ICIS-Air, and thus ECHO, does not distinguish facilities with an "unknown" status (those that did not meet compliance evaluation frequency goals) from those with no recent violations.

 Are the EPA/State Dashboards and Comparative Maps up to date with the ICIS-Air data that are shown in ECHO?

No. Once new measures consistent with the new HPV enforcement response policy and FRV guidance are programmed, the EPA/State Dashboards and Comparative Maps will be updated with fiscal year 2015 data from ICIS-Air.  Data from fiscal year 2014 and before are from AFS, are frozen, and will not change.

 Have all state and local agencies transitioned to using ICIS-Air?

Yes, as of the launch of the ICIS-Air data in ECHO, not all state and local agencies are actively transferring new data to ICIS-Air.  Many agencies do not report data directly to the ICIS-Air application but instead provide information electronically to EPA via the Exchange Network. These agencies needed time to configure their data transfer capabilities to line up with the new ICIS-Air structure. A listing of agencies that are still working on this is available at the ECHO Known Data Problems page. Their data are shown as migrated from AFS in October 2014.

 How does ECHO define “recent violations” for users searching or mapping facilities?

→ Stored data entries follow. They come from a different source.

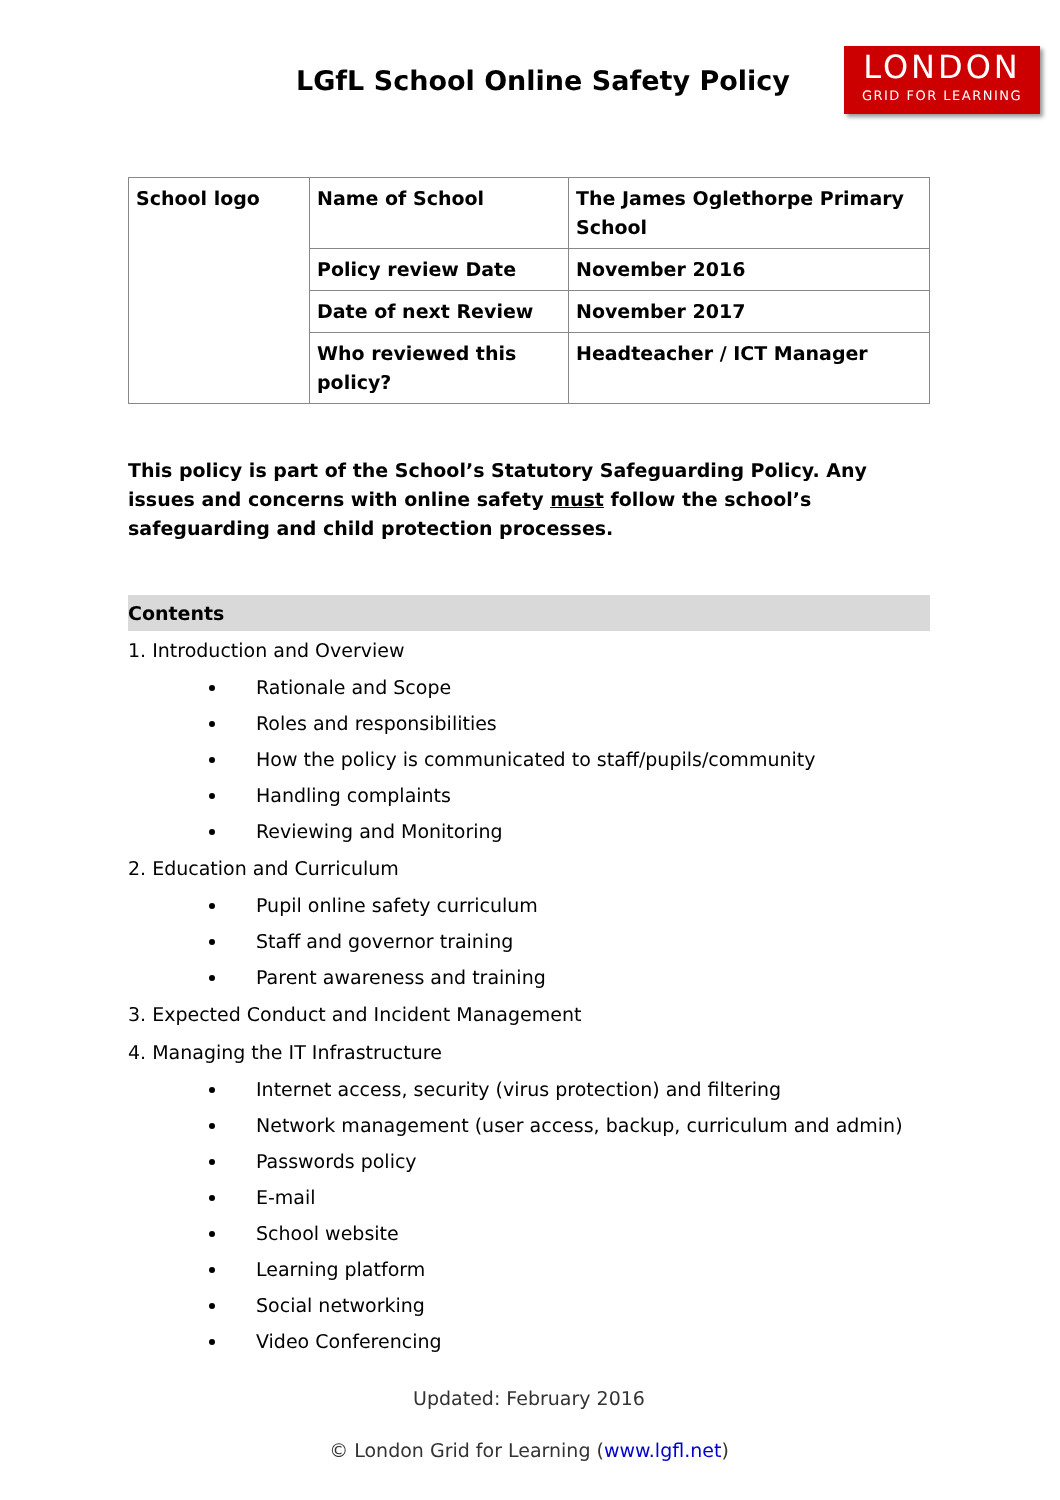LGfL School Online Safety Policy
LONDON
GRID FOR LEARNING
| School logo | Name of School | The James Oglethorpe Primary School |
| | Policy review Date | November 2016 |
| | Date of next Review | November 2017 |
| | Who reviewed this policy? | Headteacher / ICT Manager |
This policy is part of the School’s Statutory Safeguarding Policy. Any issues and concerns with online safety must follow the school’s safeguarding and child protection processes.
Contents
1. Introduction and Overview
Rationale and Scope
Roles and responsibilities
How the policy is communicated to staff/pupils/community
Handling complaints
Reviewing and Monitoring
2. Education and Curriculum
Pupil online safety curriculum
Staff and governor training
Parent awareness and training
3. Expected Conduct and Incident Management
4. Managing the IT Infrastructure
Internet access, security (virus protection) and filtering
Network management (user access, backup, curriculum and admin)
Passwords policy
E-mail
School website
Learning platform
Social networking
Video Conferencing
Updated: February 2016
© London Grid for Learning (www.lgfl.net)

Recent violations include: (1) all unresolved enforcement actions involving HPVs; and (2) any FRVs with a determination date in the last four quarters. "Unresolved" means that the enforcement action is not concluded; it does not necessarily mean that the violation is still ongoing. Enforcement agencies can elect to report the dates the violation actually ends, but are not required to do so. EPA no longer tracks compliance status for FRVs, so the "recent violations" search instead uses the FRV determination date.